Perry can smell a BBQ cooking when Officer Longshaw drops him off at the base of the dirt road. There are lights in the distance. A boom box blares a crescendo of country music and Perry is reminded of the barracks. There is the foreign laughter of females, and then a random gunshot that causes tremors to erupt, starting in Perry’s belly and spreading to his limbs. Longshaw holds him still, while dressing him. Like a baby, Perry lifts his arms and allows Longshaw to slide the vest over him. Then the helmet. A belt is spread around his waist. Better boots have been propped onto each of his feet. The first thing Longshaw asked on the ride over was “Do you want to do this? I can’t promise it will end well.”
Before Perry could respond, Officer Longshaw told him about what happened to Perry’s mother.

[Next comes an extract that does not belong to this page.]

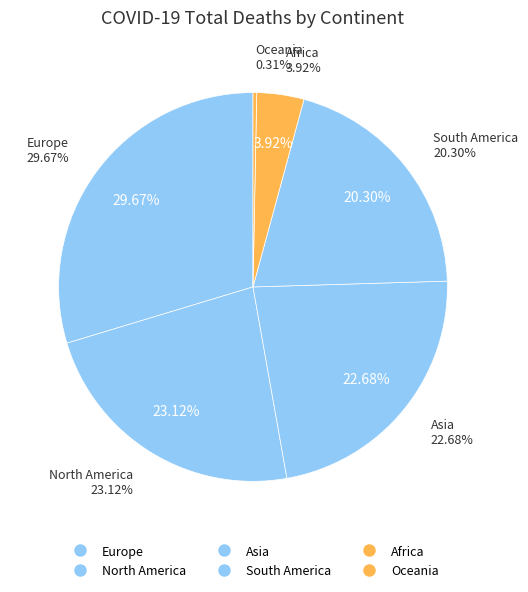

Is the sum of Asia and Europe greater than half?

Yes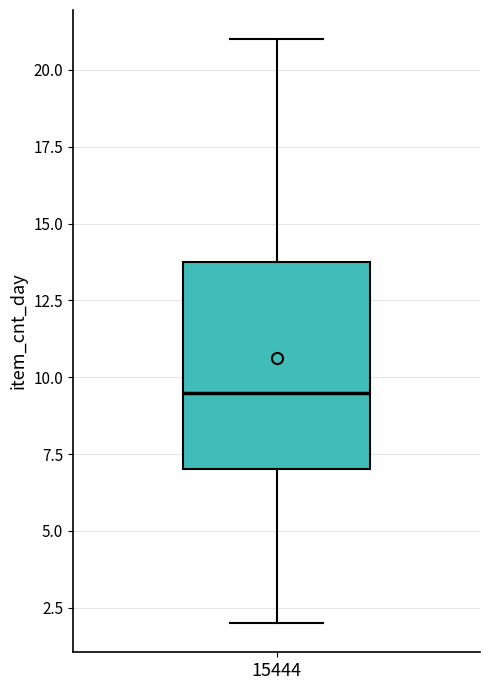

Read this box plot against the y-axis: the position of the median line, the range covered by the box, and the ends of both whiskers. The values are not printed on the chart, so give them approximately, as read against the axis.

median 9.5, box 7.0 to 14.0, whiskers 2.0 to 21.0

He said it was no accident she was found dead. He said Frank and some of the other older guys had something to do with it. “Well don’t you wonder who sold it to her?” It’s funny though, standing here and hearing that gunshot, Perry’s forgotten all about the emotion that came and went after hearing that little revelation about his mom. There is only the need to act, and win.
“It’s going to start soon.” There is fear in Longshaw’s voice. In the car ride over here to the enemy’s stronghold, Longshaw mentioned how he served in the military, briefly, “just before the tip of the gulf war.” He never saw active combat.
A pistol is clenched into a holster by Perry’s side. A rifle is pressed into his arms. An M-16, close enough by definition to be like the AR-15. Perry remembers shooting earlier. He remembers, but he doesn’t feel it. That was a nice car he shot up. If only the bad guys woulda stepped into plain sight, like the wars of old. Perry never thought Iraq would be a battle between ghosts and shape shifters, enemies that weren’t your enemy until they erupted right under your nose.
Longshaw gives Perry a reassuring little push toward the dirt driveway that rises up a little hill. Evergreens block the home from the road. “I’m gonna go around back, I’ve got ya bud.” Longshaw says, and his voice is choked up. Perry takes a few steps forwards, not feeling his legs move. There is a strange pop, from up ahead. A shooting star rises into the sky, and then there is the big, almighty blast. A circle of blue fire erupts across the night sky—killing all the pretty stars and their lost wishes—which prompts Perry to start running toward the noise.
The bald fucker was right with his hints and all. The bedpost snapped easily. Emerald was out of the bedroom window faster than she can flick her tongue. She never expected the bear trap. Even on the worst of days, in the worst of light, and in the fever of her cravings and nightmares, she never could’ve expected that wicked, wicked thing.
It wasn’t chained to the ground, and its jaw wasn’t jagged like a shark’s, thank the lord. Rather, it was dull, but the trap itself was strong enough to clench her ankle and shin and if not break, then certainly fracture a little something. Before she could scream louder than the Bob Dylan throwback occurring on the massive speakers set up behind the diving board of the pool, there were hands around her throat and neck. The man with the moon tattoo was instantly all over her. “I was hoping, I was hoping,” he kept saying and he was more wolf than man. Worse than any little dick-having, short-tempered, fist-flying, woman-beating scumbag Emerald’s ever had to deal with, and escape. There was a knife to her throat and she was laughing, hysterically, over just how bad everything turned out to be. Who could’ve thought? A little violence and molestation is the norm, but this? This is some eighties exploitation flick horror movie shit. This is the kind of stuff her mother would warn her about when they’d curl up and watch those kinda movies in the wee hours of a school night.
The wolf taunted her with the knife for who knows how long before the fireworks distracted him. He was off her, hunched low to the ground and running toward the pool and the heart of the party. There was another firework, only there wasn’t any lights in the sky to go with it. It took until the machine guns started firing before Emerald realized she was hearing a gunfight and not a rapid fire rendition of ‘the rockets’ red glare.’ One of the men had fired into the woods a little while ago. This wasn’t lazy and playful like that.
She starts crawling, dragging her wounded leg. It hurt, but it was a focused hurt. She could forget about her damn leg. She could bite it off, if she had to. She crawls away from the side of the house and there’s a fence near the edge of the trees. She has to crawl past the side of the party to escape into the woods. The other girls are screaming and running toward her rendezvous point. A few of the men are running, too. She recognizes two boys, one of them with blonde hair, following the girls screaming into the forest. She rounds the corner of the house and men are exchanging fire with somebody in the driveway.